» EXERCISE A:
Answer these from the excerpt below on politicians and marijuana, one answer a line:
(i) In what year did Bush graduate from Phillips Academy?
(ii) To which publication did Cruz's spokesperson give a statement?
(iii) At which event did Cruz comment on Colorado's decision to legalize marijuana?
» EXERCISE B:
List every person named in the excerpt below on politicians and marijuana.

» EXCERPT TO READ:
·····
Paul added that Bush could have faced lifelong political consequences for smoking weed had he been penalized during his boarding school days. 

"Had he been caught at Andover, he’d have never been governor, he’d probably never have a chance to run for the presidency." Though Bush graduated from Phillips Academy in 1971, his peers weren't exactly huge fans of his reckless behavior. "I remember him smoking a lot of dope," a classmate told Vanity Fair in 2001.

Though Paul wouldn't confirm whether he'd personally ever smoked pot, he doesn't appear to think it's a life-ruiner. Texas Sen. Ted Cruz (R), however, seems to regret his adolescent experiences with the drug, however mild they may have been at the time. The presidential hopeful's spokesperson told the Daily Mail last month, "When he was a teenager, he foolishly experimented with marijuana. It was a mistake, and he's never tried it since." Even though Cruz does not support the legalization of marijuana, he does support a state's right to choose how to approach the matter. At this year's Conservative Political Action Conference (CPAC), Cruz said of Colorado's decision to legalize marijuana, "Look, I actually think this is a great embodiment of what Supreme Court Justice Louis Brandeis called 'the laboratories of democracy.' If the citizens of Colorado decide they want to go down that road, that’s their prerogative. I personally don’t agree with it, but that’s their right."
·····
» LISTING:
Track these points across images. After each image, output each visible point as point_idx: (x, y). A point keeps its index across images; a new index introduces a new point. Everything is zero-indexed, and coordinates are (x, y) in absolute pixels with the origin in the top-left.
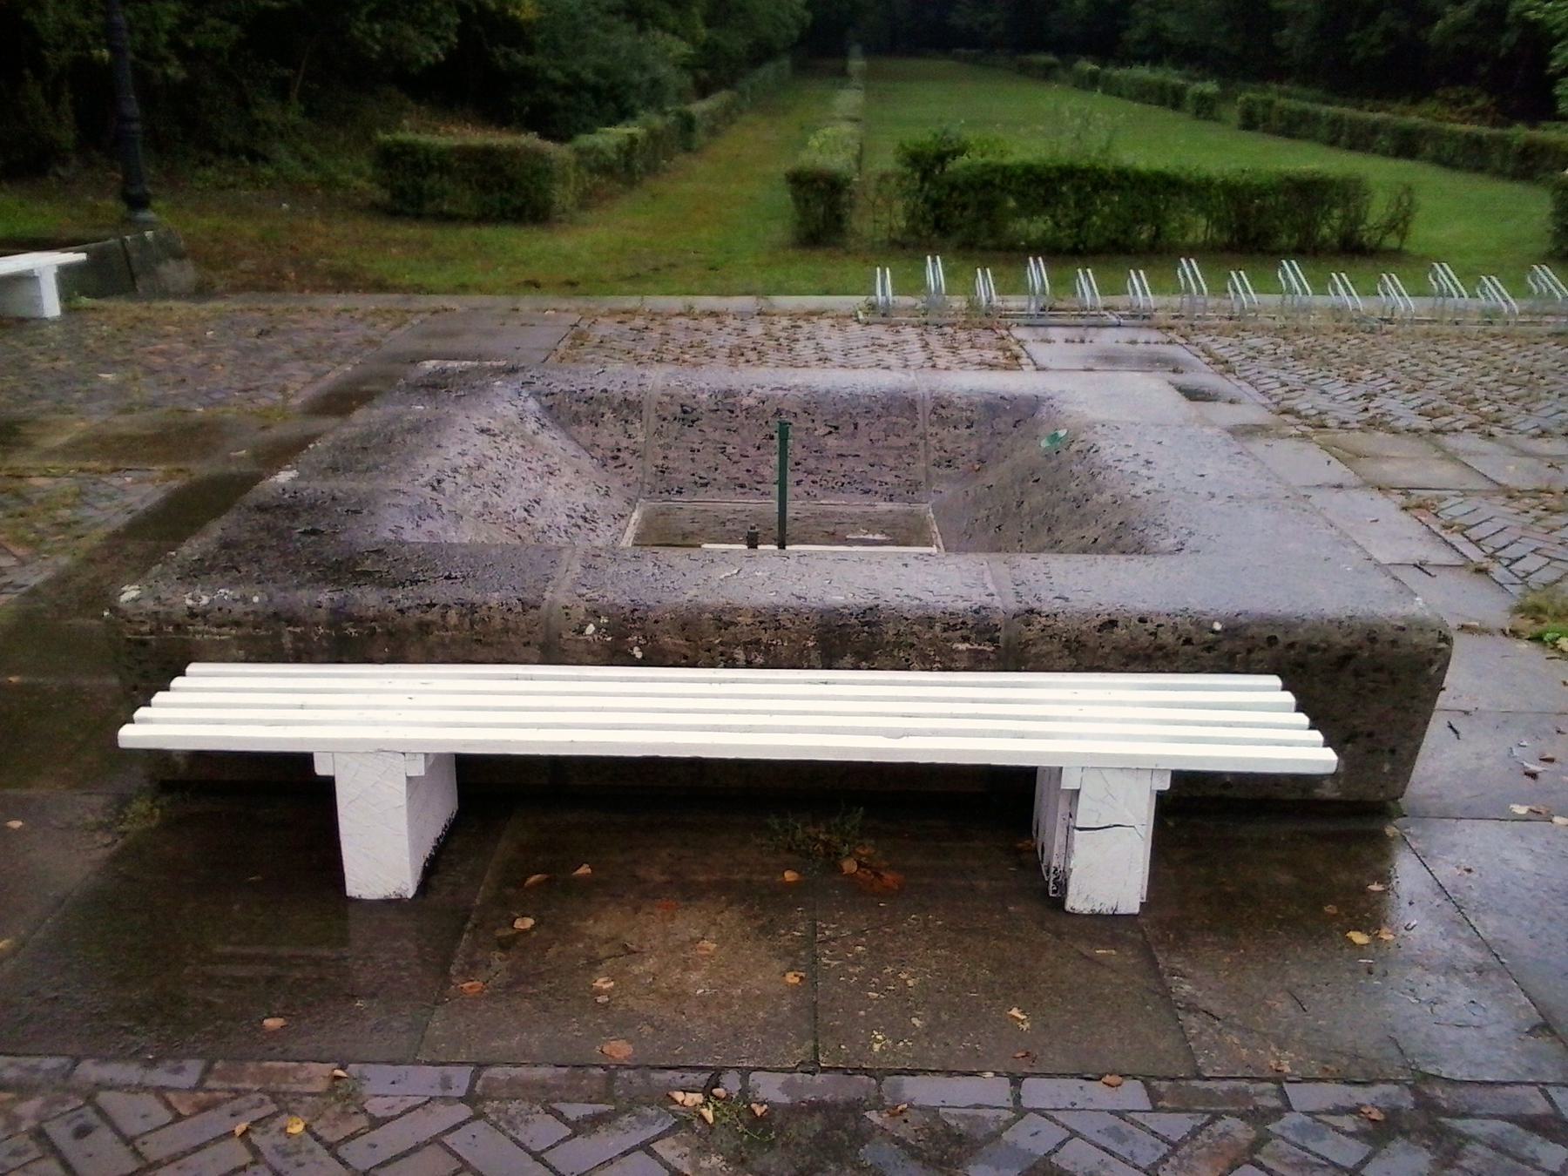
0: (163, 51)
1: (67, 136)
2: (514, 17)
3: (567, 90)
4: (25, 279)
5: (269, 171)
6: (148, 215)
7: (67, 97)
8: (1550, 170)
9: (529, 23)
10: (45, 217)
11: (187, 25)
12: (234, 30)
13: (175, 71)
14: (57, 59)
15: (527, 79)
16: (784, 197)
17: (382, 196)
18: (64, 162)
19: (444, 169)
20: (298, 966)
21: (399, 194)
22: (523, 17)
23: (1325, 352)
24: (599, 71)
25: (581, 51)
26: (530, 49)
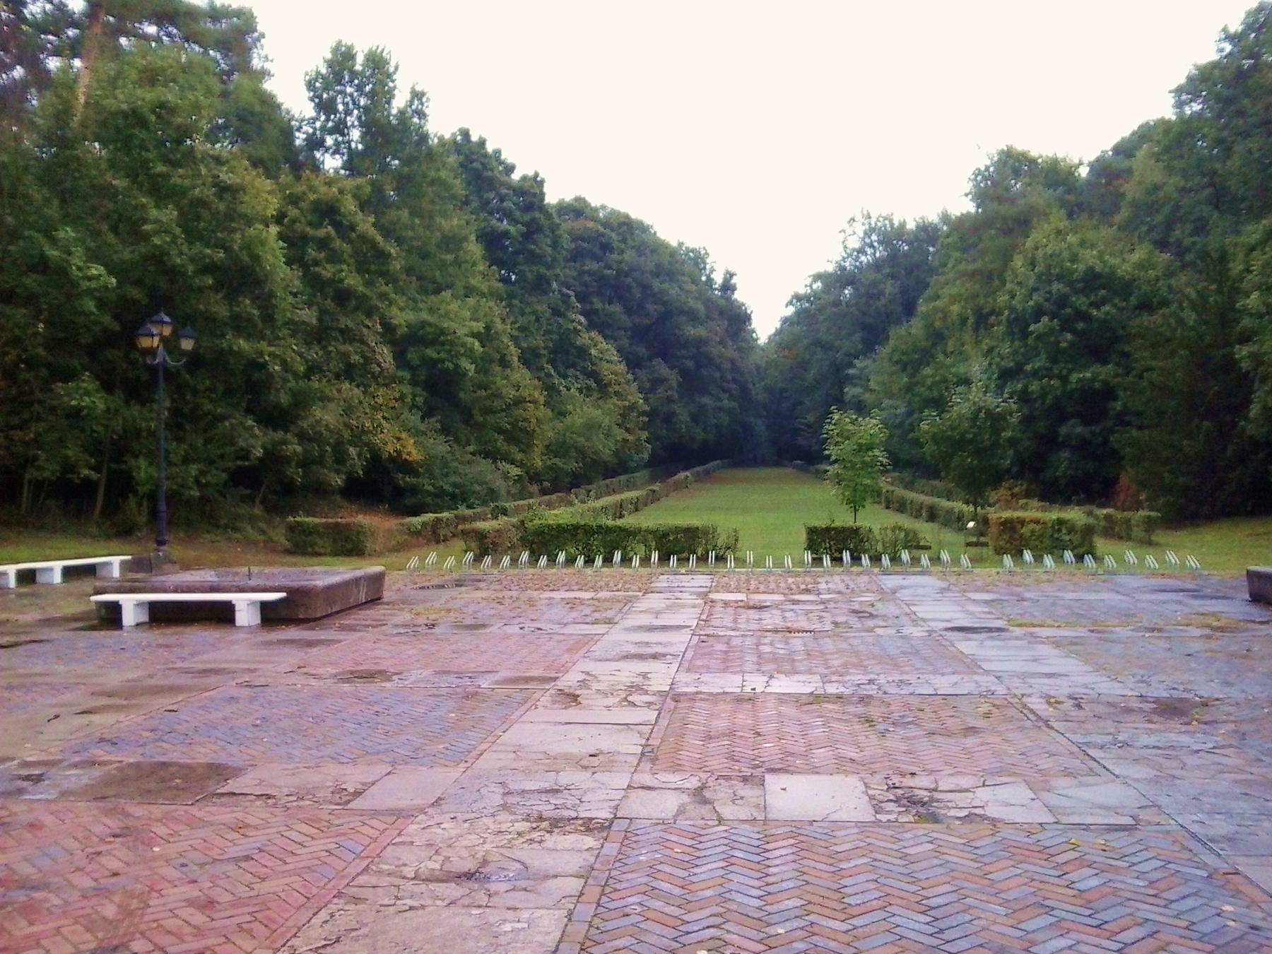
0: (190, 484)
1: (142, 519)
2: (406, 460)
3: (437, 496)
4: (51, 569)
5: (238, 535)
6: (162, 548)
7: (145, 504)
8: (237, 255)
9: (417, 463)
10: (127, 547)
11: (203, 473)
12: (224, 475)
13: (196, 493)
14: (142, 490)
15: (414, 490)
16: (1244, 582)
17: (288, 545)
18: (140, 531)
19: (320, 535)
20: (1237, 893)
21: (296, 545)
22: (411, 459)
23: (156, 877)
24: (455, 485)
25: (447, 475)
26: (417, 474)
·····
» CORRECT OUTPUT A:
(i) 1971
(ii) The Daily Mail
(iii) The Conservative Political Action Conference (CPAC)

» CORRECT OUTPUT B:
Paul
Bush
Ted Cruz
Louis Brandeis